A magnet is a material in which most of the atoms have magnetic moments in the same direction. In each atom, each of the electrons has a property called quantum mechanical spin, which generates a tiny magnetic moments in one of two directions: "up" or "down". In most materials, the electrons are in pairs with opposite spins, so the magnetic moments cancel out each other. But in certain materials such as iron, there is an unpaired electron in each atom which leads to a net magnetic moment, and furthermore, the magnetic moments of each atom tend to align in the same direction. These materials are called ferromagnets. Normally in these materials, despite the tendency for the magnetic moments to align, there are regions with different magnetic moments. But if they are exposed to a magnet, the magnetic field from the existing magnet causes the magnetic moments to align everywhere, turning the material into a new magnet.


Answer 2:

Usually either iron or nothing. Magnetic fields are caused by moving electric charges. One way to make a magnetic field is to coil up a wire and attach it to a battery.
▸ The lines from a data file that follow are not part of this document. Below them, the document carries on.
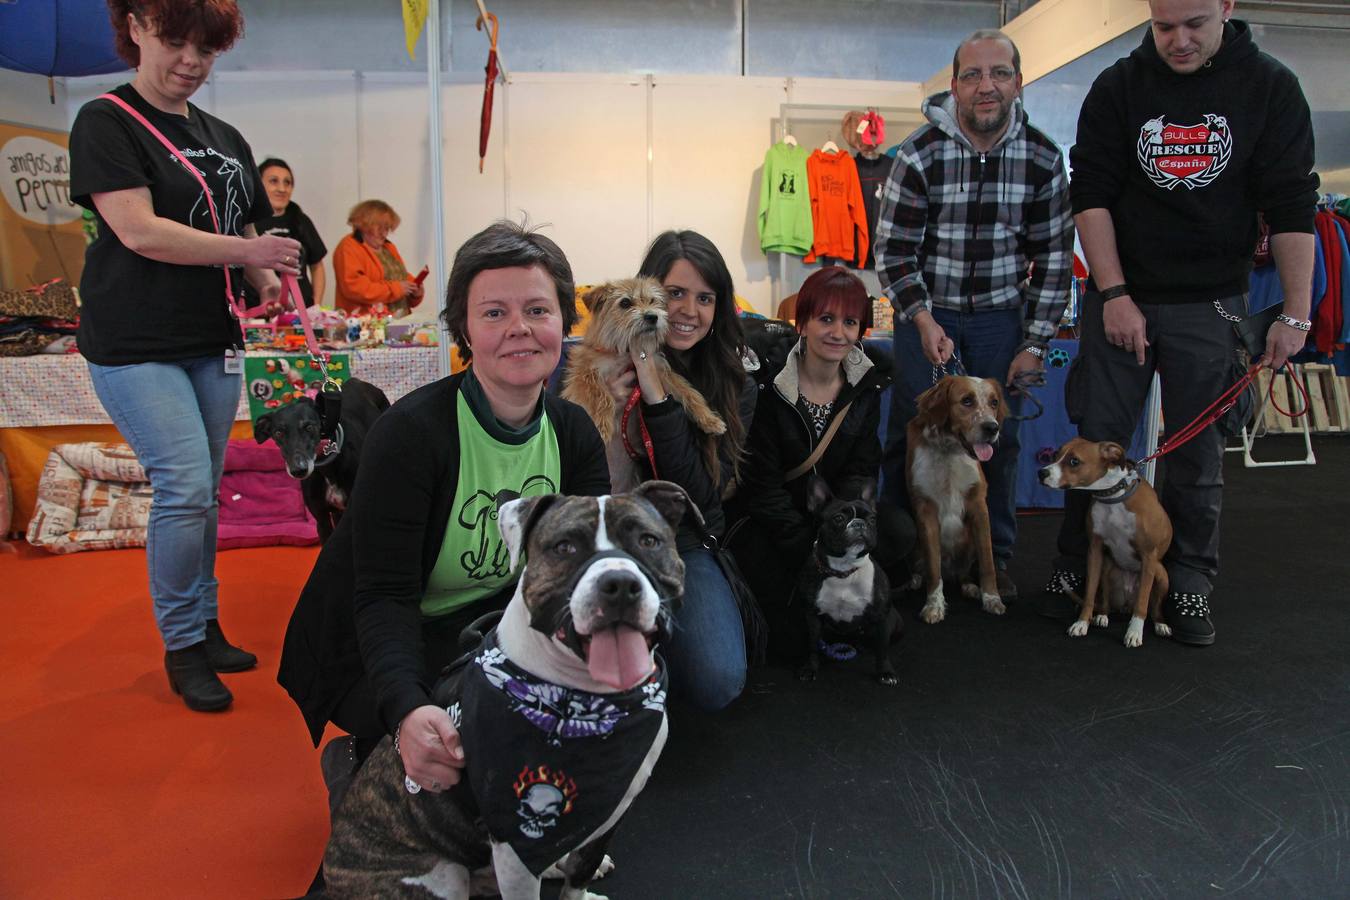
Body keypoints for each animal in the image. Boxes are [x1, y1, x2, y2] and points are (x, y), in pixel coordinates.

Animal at [321, 485, 691, 900]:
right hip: (444, 874)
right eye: (564, 547)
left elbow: (578, 876)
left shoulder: (612, 814)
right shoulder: (514, 849)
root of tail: (331, 874)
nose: (620, 584)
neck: (589, 704)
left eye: (647, 541)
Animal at [561, 282, 723, 493]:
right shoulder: (584, 372)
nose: (652, 316)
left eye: (653, 301)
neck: (625, 352)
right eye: (625, 303)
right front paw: (601, 427)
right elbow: (602, 396)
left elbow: (688, 392)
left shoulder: (658, 370)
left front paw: (710, 420)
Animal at [1036, 437, 1177, 644]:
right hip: (1107, 569)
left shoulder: (1149, 556)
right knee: (1104, 601)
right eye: (1056, 455)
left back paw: (1161, 624)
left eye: (1074, 461)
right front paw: (1082, 623)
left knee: (1154, 607)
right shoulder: (1095, 551)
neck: (1113, 496)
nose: (1041, 473)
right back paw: (1101, 616)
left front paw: (1134, 632)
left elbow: (1142, 602)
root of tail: (1125, 606)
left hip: (1160, 574)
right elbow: (1089, 594)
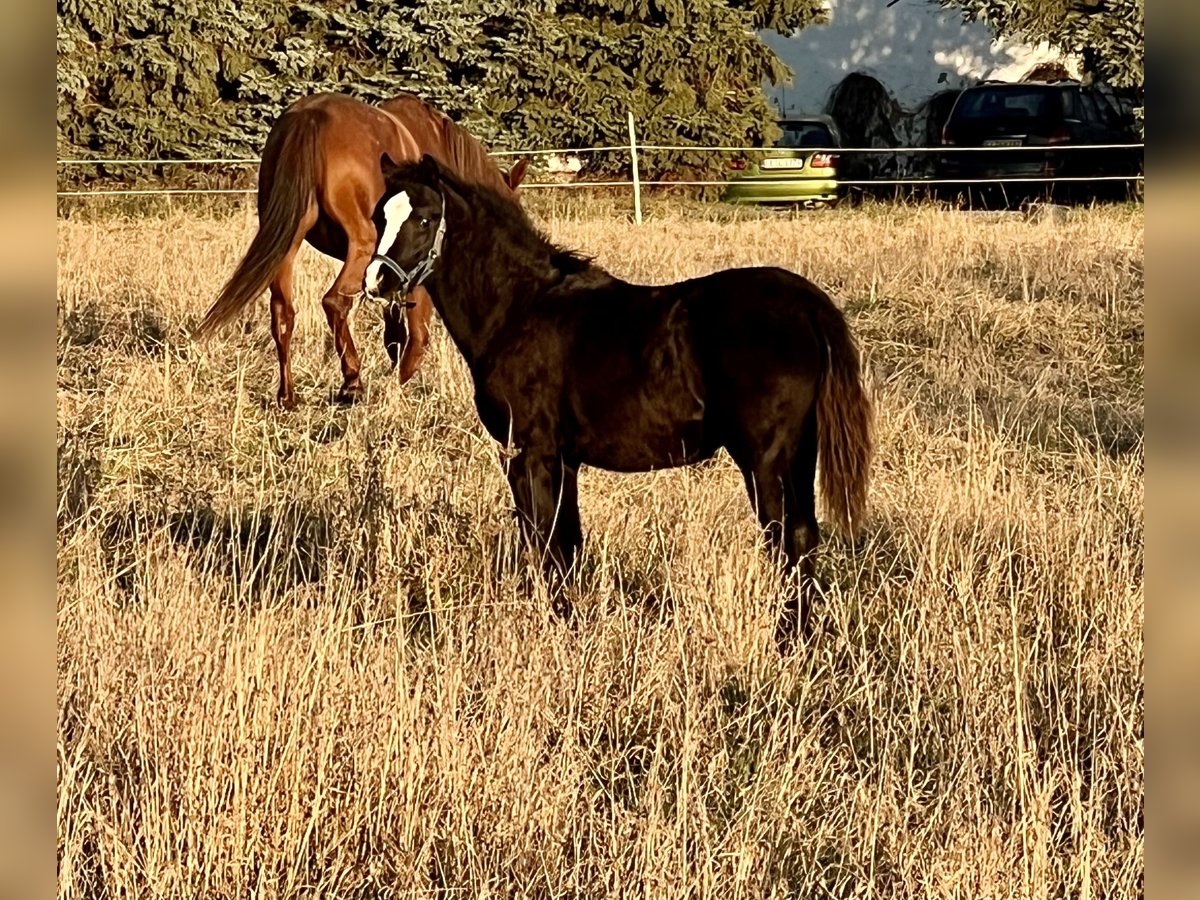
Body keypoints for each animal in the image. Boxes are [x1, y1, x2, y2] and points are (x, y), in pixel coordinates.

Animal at [195, 92, 528, 407]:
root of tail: (310, 117)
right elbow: (417, 333)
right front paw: (398, 381)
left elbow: (394, 332)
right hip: (361, 245)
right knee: (335, 301)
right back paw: (352, 381)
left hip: (287, 241)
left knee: (282, 312)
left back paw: (287, 395)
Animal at [367, 154, 873, 647]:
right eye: (379, 216)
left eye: (425, 218)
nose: (377, 281)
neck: (518, 310)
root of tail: (808, 305)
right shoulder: (564, 459)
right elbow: (567, 541)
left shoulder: (529, 452)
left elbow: (544, 539)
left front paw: (558, 627)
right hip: (799, 452)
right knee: (804, 536)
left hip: (765, 458)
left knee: (784, 539)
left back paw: (786, 642)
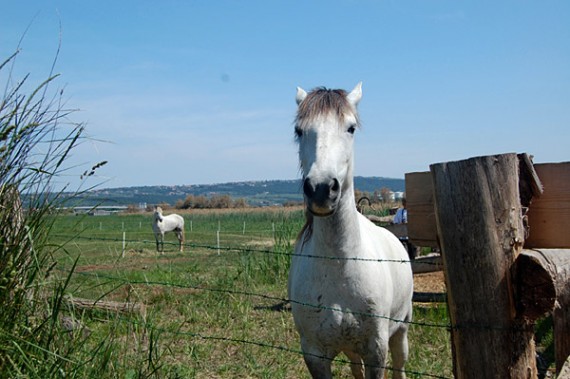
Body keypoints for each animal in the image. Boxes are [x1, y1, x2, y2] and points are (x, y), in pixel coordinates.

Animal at [288, 83, 412, 379]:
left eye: (351, 128)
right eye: (299, 131)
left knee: (400, 365)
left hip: (401, 329)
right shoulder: (315, 355)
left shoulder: (376, 350)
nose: (321, 189)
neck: (339, 264)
Bar magnets are special pieces of iron in which the electrons orbiting around the individual iron atoms are all pointed in one direction (which we usually call this direction 'North" because North is the direction of the earth's magnetic field).


Answer 3:

Magnets contain crystal domains of magnetic solids, that produce virtual currents which creates the magnetic field. That's about all I know about them and if that isn't easy to understand, it's because I don't understand them that well either.